- From: Enrico Franconi <franconi@inf.unibz.it>
- Date: Tue, 8 Aug 2006 11:19:56 +0200
- To: Fred Zemke <fred.zemke@oracle.com>
- Cc: public-rdf-dawg@w3.org
Basically the definition of "Basic Graph Pattern E-matching" <http:// www.w3.org/2001/sw/DataAccess/rq23/rq24.html#BGPgeneral> is not equivalent to the expected implementation as described in <http:// www.w3.org/2001/sw/DataAccess/rq23/rq24.html#BGPsparql>. This means that the definition of "Basic Graph Pattern E-matching" has to be changed. Jorge Pérez wrote: > In the following I will write blank nodes in uppercase and > uris in lowercase (just to simplify notation). > > Consider the graph > > G = { (a, p, a), (X, p, Y) } > > and the basic graph pattern query > > Q = { (?q, p, ?q) }. > > I'm considering simple entailment and Q does not have any blank > node, so > we can choose G itself to be the scoping graph and the terms of G > to be > the scoping set, and then any replacement of the single variable in Q > results in a well formed RDF graph for simple entailment.

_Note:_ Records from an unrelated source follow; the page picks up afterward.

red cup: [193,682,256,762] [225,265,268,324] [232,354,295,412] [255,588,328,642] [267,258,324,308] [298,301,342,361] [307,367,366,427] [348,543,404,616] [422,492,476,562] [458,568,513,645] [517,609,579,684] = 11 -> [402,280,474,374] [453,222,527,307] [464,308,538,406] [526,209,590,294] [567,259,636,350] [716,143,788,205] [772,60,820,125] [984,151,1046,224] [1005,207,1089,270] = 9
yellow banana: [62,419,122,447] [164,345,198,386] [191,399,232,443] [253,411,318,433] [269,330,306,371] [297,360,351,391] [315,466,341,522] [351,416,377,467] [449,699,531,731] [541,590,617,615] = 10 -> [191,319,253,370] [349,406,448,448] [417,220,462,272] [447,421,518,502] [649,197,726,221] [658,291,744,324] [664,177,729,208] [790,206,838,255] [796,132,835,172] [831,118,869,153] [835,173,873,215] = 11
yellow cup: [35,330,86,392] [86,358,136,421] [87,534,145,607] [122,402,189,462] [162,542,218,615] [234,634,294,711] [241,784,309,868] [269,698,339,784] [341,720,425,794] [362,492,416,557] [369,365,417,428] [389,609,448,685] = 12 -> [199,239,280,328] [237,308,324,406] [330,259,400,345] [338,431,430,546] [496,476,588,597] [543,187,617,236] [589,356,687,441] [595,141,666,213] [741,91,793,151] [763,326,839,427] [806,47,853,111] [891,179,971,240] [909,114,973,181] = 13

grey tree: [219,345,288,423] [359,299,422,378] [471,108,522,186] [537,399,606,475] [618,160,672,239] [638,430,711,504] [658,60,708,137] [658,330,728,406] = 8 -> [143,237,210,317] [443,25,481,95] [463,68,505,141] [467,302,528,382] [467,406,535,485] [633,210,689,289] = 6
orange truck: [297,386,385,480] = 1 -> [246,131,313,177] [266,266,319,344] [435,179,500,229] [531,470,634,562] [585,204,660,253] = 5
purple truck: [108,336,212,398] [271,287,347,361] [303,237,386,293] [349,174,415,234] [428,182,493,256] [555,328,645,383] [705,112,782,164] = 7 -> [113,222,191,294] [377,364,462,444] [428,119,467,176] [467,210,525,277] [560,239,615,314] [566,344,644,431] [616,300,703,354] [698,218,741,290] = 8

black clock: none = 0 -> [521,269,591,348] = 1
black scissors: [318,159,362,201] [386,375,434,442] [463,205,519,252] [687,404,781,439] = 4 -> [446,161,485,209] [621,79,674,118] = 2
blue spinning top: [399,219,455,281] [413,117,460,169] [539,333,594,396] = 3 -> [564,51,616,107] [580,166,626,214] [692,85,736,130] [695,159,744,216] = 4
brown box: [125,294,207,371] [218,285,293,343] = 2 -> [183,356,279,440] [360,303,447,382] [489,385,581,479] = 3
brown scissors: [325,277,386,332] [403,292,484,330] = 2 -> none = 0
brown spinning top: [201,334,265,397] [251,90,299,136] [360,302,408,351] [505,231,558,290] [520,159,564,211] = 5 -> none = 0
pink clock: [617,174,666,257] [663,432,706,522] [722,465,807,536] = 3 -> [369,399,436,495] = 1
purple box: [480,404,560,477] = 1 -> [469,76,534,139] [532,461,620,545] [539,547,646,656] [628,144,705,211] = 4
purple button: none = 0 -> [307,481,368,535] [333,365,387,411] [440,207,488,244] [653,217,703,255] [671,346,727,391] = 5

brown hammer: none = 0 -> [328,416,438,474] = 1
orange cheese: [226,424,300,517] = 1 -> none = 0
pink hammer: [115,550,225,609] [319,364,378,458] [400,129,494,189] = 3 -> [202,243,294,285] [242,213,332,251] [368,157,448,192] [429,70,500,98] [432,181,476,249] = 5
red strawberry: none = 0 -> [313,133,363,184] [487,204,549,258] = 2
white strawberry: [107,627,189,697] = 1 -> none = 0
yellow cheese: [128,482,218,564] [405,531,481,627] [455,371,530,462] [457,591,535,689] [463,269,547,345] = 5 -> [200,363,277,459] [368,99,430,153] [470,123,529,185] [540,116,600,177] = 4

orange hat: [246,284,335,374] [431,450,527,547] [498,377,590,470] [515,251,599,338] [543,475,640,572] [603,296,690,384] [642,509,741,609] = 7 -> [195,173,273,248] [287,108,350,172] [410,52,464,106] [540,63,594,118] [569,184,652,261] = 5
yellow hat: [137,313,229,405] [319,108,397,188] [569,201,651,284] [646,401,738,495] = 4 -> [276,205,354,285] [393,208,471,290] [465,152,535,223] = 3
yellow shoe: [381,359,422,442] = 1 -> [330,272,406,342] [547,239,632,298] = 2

So > applying the > definitions in the current specification of SPARQL, one obtains that a > mapping S is a solution if the graph > > { (a, p, a), (X, p, Y), (S(?q), p, S(?q)) } > > is entailed (simple entailment) by G. This leads to three distinct > solutions, S(?q) = a, S(?q) = X, and S(?q) = Y, because this three > graphs > > { (a, p, a), (X, p, Y), (X, p, X) } > { (a, p, a), (X, p, Y), (Y, p, Y) } > { (a, p, a), (X, p, Y) } > > are entailed by G. The problem (from my point of view) is that this > example > shows is that the claim currently in section 5.2 in the specification > (rq24) > > "A pattern solution can then be defined as follows: to match a > basic graph > pattern under simple entailment, it is possible to proceed by > finding a > mapping from blank nodes and variables in the basic graph pattern > to terms > in the graph being matched; a pattern solution is then a mapping > restricted to just the variables, possibly with blank nodes > renamed. [...]" > > is not true. In my example, because Q does not have any blank node, > the > only mapping that one finds from ?q to the terms of G is ?q -> a. cheers --e.